The gateway comes with 3 log categories:
Lets forget the firewall and focus on the Access & Performance logs. The above chart is based on the performance logs with latency measured every minute:
AzureDiagnostics
| where ResourceProvider == “MICROSOFT.NETWORK” and Category == “ApplicationGatewayPerformanceLog”
| summarize avg(latency_d) by bin(TimeGenerated, 1m)
| render timechart
If you do not render it as a timechart, you’ll get the raw figures with huge latency. When digging further and switching to the Access logs, the following query is an eye opener:
AzureDiagnostics
| where ResourceProvider == “MICROSOFT.NETWORK” and Category == “ApplicationGatewayAccessLog” and httpStatus_d == 101
| timeTaken_d
because it will show huge time taken and this is a normal behavior. Indeed, when visiting a web site that makes use of websockets, by monitoring the network traffic, you can easily see this:
a 101 request that remains in pending state because the socket remains opened until the end of the user session. Therefore, the recorded latency might be huge (500 000 ms for instance) and will have an impact on the overall latency, making latency_d not a reliable metric anymore.

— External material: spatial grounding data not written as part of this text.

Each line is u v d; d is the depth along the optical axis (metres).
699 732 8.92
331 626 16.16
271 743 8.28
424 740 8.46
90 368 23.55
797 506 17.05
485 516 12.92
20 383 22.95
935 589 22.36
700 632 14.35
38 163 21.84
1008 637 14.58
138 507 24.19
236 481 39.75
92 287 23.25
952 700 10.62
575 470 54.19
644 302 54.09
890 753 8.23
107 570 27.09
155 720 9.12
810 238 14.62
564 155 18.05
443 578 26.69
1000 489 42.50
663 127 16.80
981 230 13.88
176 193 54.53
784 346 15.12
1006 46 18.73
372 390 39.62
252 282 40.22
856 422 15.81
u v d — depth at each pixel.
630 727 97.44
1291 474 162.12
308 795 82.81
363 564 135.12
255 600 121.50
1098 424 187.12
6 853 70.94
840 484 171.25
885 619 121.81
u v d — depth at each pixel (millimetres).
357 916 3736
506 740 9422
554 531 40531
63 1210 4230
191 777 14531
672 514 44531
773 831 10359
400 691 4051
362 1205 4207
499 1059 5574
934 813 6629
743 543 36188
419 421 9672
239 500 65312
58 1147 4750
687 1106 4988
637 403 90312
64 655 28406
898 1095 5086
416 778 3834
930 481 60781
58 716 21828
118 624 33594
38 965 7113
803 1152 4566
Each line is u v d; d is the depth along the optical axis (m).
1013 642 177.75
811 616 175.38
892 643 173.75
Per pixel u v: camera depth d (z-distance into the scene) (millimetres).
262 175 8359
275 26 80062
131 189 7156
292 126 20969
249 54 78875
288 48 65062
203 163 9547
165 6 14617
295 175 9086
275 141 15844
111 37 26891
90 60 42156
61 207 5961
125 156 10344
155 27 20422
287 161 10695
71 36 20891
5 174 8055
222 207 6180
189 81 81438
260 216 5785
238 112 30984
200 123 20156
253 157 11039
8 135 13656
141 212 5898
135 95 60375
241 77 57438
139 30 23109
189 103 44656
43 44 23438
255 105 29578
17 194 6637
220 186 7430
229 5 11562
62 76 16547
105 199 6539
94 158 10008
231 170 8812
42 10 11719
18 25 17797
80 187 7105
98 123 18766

Long story short: for the time being, if you happen to use websockets, I’d recommend using a dedicated gateway where you know latency_d is not the metric you will count on or consider using an alternative solution. Indeed, there is currently no way to discard websockets-related traffic from the Performance logs, therefore, the overall performance metric is impacted although there is no issue in reality. On the other end, the timetaken_d metric in the Access log may become a functional metric as it reflects the amount of time users stayed on your website.